A keen home-brewer, he had produced a range of beers named after his colleagues, which he proudly poured at a barbeque at his home.
But his role in founding the Blue Greens with Guy Salmon and the late Sir Rob Fenwick gave him a base from which to promote his environmentalism within National.
At the Blue Greens annual conference in 2015, he floated the idea of reforming the Resource Management Act by breaking it into two or three separate acts.
As Minister for the Environment in the last term of the key Government, while attending an OECD conference in Paris, he was able through another early Blue Green, Simon Upton, to meet the British Conservative politician Lord Deben who became the first chair of that country’s Independent Committee on Climate Change. Smith brought Deben to a Blue Greens conference in 2017, and that visit became the inspiration of the New Zealand Climate Change Commission.
He has also taken an intense interest in electoral matters.
In Opposition, that has been an issue he has tried to pursue through Select Committees.
His frustration with the way the Committees currently work in Parliament was evident in his valedictory speech yesterday.
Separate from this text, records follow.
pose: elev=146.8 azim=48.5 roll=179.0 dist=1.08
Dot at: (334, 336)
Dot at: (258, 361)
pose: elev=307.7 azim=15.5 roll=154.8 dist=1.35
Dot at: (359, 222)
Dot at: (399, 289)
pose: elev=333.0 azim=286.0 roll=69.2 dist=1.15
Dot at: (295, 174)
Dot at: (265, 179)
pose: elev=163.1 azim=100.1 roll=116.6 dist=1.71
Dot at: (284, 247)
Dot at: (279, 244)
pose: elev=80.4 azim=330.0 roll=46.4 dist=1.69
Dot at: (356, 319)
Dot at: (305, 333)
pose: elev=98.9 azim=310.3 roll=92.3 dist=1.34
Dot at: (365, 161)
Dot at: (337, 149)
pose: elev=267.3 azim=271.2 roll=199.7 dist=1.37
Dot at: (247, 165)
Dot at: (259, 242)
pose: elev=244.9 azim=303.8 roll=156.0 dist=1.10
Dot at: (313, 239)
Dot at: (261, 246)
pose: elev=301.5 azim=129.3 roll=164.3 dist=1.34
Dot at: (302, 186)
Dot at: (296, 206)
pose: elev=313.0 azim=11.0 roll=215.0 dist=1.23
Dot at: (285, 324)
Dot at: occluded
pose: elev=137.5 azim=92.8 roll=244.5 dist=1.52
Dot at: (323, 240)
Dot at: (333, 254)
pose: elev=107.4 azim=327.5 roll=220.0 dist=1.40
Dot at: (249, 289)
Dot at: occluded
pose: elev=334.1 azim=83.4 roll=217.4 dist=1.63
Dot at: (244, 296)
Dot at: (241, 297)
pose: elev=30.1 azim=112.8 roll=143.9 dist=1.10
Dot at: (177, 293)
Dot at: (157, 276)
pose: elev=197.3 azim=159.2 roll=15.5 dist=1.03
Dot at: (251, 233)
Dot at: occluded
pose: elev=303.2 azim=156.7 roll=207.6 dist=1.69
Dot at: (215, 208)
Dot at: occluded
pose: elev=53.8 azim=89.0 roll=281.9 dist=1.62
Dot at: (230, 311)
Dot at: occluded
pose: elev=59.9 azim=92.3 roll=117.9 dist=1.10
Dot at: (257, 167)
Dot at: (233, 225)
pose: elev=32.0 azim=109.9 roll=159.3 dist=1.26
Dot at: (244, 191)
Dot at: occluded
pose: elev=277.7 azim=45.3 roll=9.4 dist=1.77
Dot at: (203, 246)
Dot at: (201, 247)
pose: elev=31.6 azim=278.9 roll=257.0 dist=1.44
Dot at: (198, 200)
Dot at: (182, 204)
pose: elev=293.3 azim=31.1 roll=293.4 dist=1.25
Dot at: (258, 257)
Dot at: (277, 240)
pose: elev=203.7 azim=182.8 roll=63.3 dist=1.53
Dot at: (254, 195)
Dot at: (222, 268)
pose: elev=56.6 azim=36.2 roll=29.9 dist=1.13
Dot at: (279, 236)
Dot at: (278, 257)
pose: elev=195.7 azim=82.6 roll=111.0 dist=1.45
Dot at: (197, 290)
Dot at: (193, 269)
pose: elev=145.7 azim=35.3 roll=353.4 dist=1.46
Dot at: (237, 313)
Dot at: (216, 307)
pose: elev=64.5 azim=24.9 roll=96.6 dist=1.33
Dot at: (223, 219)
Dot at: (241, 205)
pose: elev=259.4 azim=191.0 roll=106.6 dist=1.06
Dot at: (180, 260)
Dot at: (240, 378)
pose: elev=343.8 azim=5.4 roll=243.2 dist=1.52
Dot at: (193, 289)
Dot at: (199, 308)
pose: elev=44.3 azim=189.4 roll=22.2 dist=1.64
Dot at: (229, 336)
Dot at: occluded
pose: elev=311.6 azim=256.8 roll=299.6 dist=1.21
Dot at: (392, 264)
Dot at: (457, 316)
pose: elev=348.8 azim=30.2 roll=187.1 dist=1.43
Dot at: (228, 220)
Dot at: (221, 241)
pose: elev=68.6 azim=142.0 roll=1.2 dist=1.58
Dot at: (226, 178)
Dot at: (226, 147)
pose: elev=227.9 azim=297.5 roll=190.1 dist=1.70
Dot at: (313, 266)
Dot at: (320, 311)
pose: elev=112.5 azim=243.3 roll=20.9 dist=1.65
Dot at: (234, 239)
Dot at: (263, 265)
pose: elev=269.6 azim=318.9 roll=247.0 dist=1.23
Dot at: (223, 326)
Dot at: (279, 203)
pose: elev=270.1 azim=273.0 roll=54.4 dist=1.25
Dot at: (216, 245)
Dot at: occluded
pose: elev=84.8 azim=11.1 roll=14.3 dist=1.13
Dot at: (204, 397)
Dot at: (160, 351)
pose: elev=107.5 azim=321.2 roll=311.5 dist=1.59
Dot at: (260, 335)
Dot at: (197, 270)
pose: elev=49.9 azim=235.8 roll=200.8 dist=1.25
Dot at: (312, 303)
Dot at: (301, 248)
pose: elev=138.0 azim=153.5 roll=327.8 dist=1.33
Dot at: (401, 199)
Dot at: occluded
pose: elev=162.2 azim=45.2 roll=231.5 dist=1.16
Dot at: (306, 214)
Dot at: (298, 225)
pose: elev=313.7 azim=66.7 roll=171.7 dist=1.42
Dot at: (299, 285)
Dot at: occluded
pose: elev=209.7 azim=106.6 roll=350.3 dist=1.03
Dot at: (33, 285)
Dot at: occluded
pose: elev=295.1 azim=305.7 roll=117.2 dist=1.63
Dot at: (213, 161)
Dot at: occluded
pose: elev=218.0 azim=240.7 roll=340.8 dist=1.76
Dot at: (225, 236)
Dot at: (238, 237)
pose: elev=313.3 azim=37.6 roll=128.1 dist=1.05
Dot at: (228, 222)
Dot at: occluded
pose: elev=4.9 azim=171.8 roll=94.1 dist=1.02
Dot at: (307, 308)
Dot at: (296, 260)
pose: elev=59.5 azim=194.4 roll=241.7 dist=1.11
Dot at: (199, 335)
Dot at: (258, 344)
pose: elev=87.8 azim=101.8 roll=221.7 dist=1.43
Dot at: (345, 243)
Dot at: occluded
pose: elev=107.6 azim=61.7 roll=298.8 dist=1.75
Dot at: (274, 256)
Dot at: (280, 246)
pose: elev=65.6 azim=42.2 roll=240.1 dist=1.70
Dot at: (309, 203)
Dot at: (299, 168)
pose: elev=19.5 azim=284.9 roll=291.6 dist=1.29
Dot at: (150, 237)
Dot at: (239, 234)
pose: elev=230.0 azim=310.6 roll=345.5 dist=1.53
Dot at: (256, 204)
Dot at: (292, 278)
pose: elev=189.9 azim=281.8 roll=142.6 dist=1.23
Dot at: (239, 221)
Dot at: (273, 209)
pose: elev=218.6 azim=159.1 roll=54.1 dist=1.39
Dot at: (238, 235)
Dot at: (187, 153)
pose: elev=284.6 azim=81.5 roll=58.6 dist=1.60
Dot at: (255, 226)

“The most notable change for the worse is the lameness of select committees today,” he said.
“They have become perfunctory rubber stamps.
“Worthwhile inquiries are blocked.
“It has got worse with the distraction of iPhones and laptops.
“Select Committees need revamping to be more collegial with Government and Opposition MPs genuinely holding departments to account for their spending and performance.”
He might have noted that phones and laptops are not recent inventions and that the problems with Select Committees have been around for some time.
But Smith is first and foremost a tribal Nat; the idea that his own party might have been the origin of the problem he was talking about would simply not occur to him.